Labeling Decision about “Best if Used By” date label
Except for infant formula, product dating is not required by Federal regulations. Food manufacturers frequently use a variety of phrases, such as “Sell-by” and “Use-by” on product labels to describe quality dates on a voluntary basis. The use of different phrases to describe quality dates has caused consumer confusion and has led to the disposal of food that is otherwise wholesome and safe because it is past the date printed on the package.
FSIS is changing its guidance to recommend the use of “Best if Used By” because research shows that this phrase is easily understood by consumers as an indicator of quality, rather than safety.
USDA estimates that 30% of food is lost or wasted at the retail and consumer level. This new guidance builds on other recent changes FSIS has made to facilitate food donation and reduce food waste. In January 2016, FSIS issued Directive 7020.1, which made it easier for companies to donate products that have minor labeling errors, such as an incorrect net weight. FSIS has also begun recognizing food banks as “retail-type” establishments, which allows food banks (under certain circumstances) to break down bulk shipments of federally-inspected meat or poultry products, wrap or rewrap those products, and label the products for distribution to consumers. In 2016, FSIS enabled 2.6 million pounds of manufacturer donations.

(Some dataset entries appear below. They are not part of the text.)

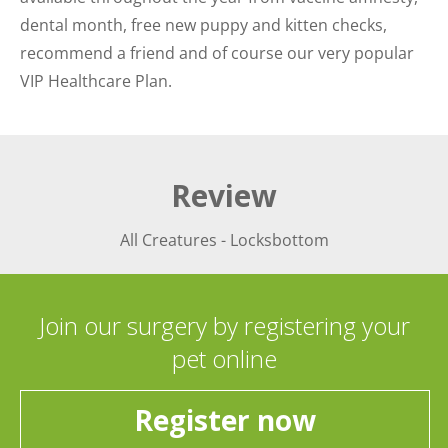
dental month, free new puppy and kitten checks,
recommend a friend and of course our very popular
VIP Healthcare Plan.
Review
All Creatures - Locksbottom
Join our surgery by registering your
pet online
Register now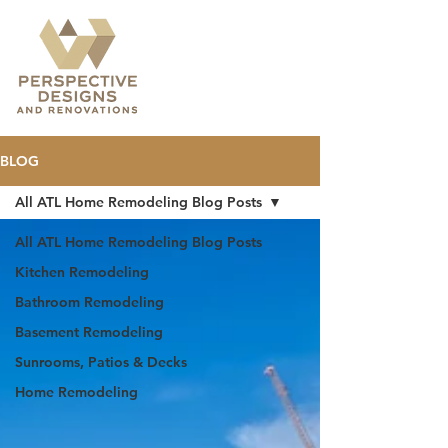
BLOG
All ATL Home Remodeling Blog Posts
All ATL Home Remodeling Blog Posts
Kitchen Remodeling
Bathroom Remodeling
Basement Remodeling
Sunrooms, Patios & Decks
Home Remodeling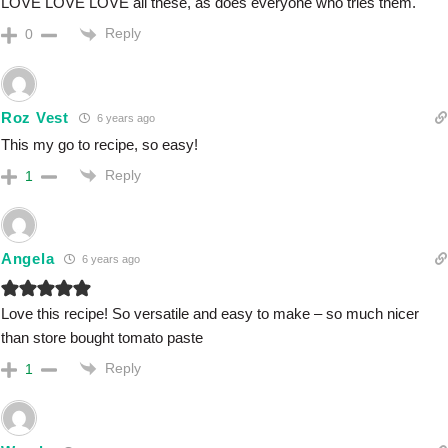
LOVE LOVE LOVE all these, as does everyone who tries them.
Reply
0
Roz Vest
6 years ago
This my go to recipe, so easy!
Reply
1
Angela
6 years ago
Love this recipe! So versatile and easy to make – so much nicer
than store bought tomato paste
Reply
1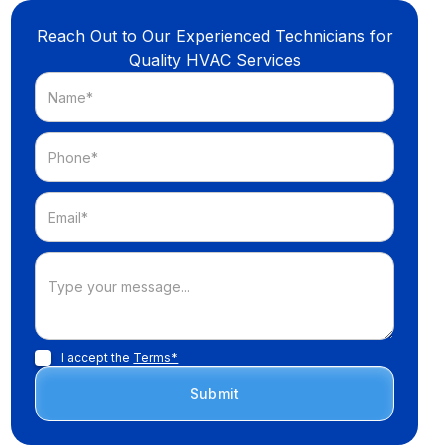
Reach Out to Our Experienced Technicians for
Quality HVAC Services
I accept the
Terms*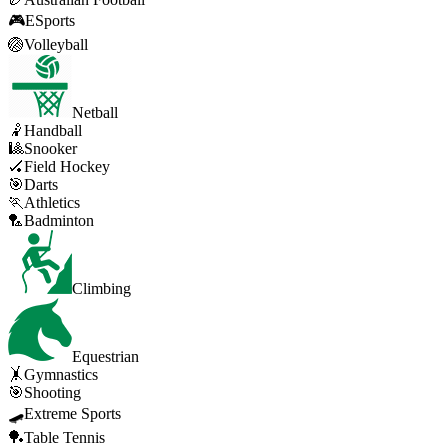
🎮
ESports
🏐
Volleyball
Netball
🤾
Handball
🎱
Snooker
🏑
Field Hockey
🎯
Darts
🏃
Athletics
🏸
Badminton
Climbing
Equestrian
🤸
Gymnastics
🎯
Shooting
🛹
Extreme Sports
🏓
Table Tennis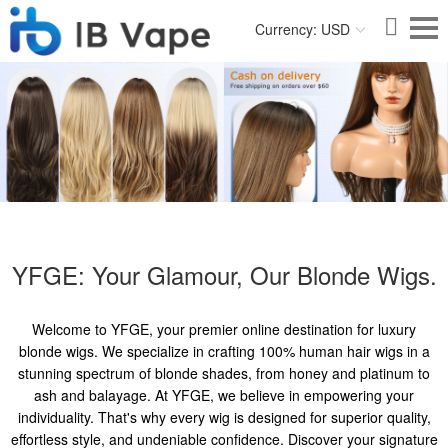
Currency: USD
YFGE: Your Glamour, Our Blonde Wigs.
Welcome to YFGE, your premier online destination for luxury
blonde wigs. We specialize in crafting 100% human hair wigs in a
stunning spectrum of blonde shades, from honey and platinum to
ash and balayage. At YFGE, we believe in empowering your
individuality. That's why every wig is designed for superior quality,
effortless style, and undeniable confidence. Discover your signature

Reducing food loss and waste is core to USDA’s mission. Since 2009, USDA has launched new and ongoing initiatives to reduce food waste. In 2013, USDA the Environmental Protection Agency (EPA) launched the U.S. Food Waste Challenge, creating a platform for leaders and organizations across the food chain to share best practices on ways to reduce, recover, and recycle food loss and waste. In 2015, USDA and EPA set the first-ever national food waste reduction goal of 50% by 2030 to reduce the amount of wasted food in landfills.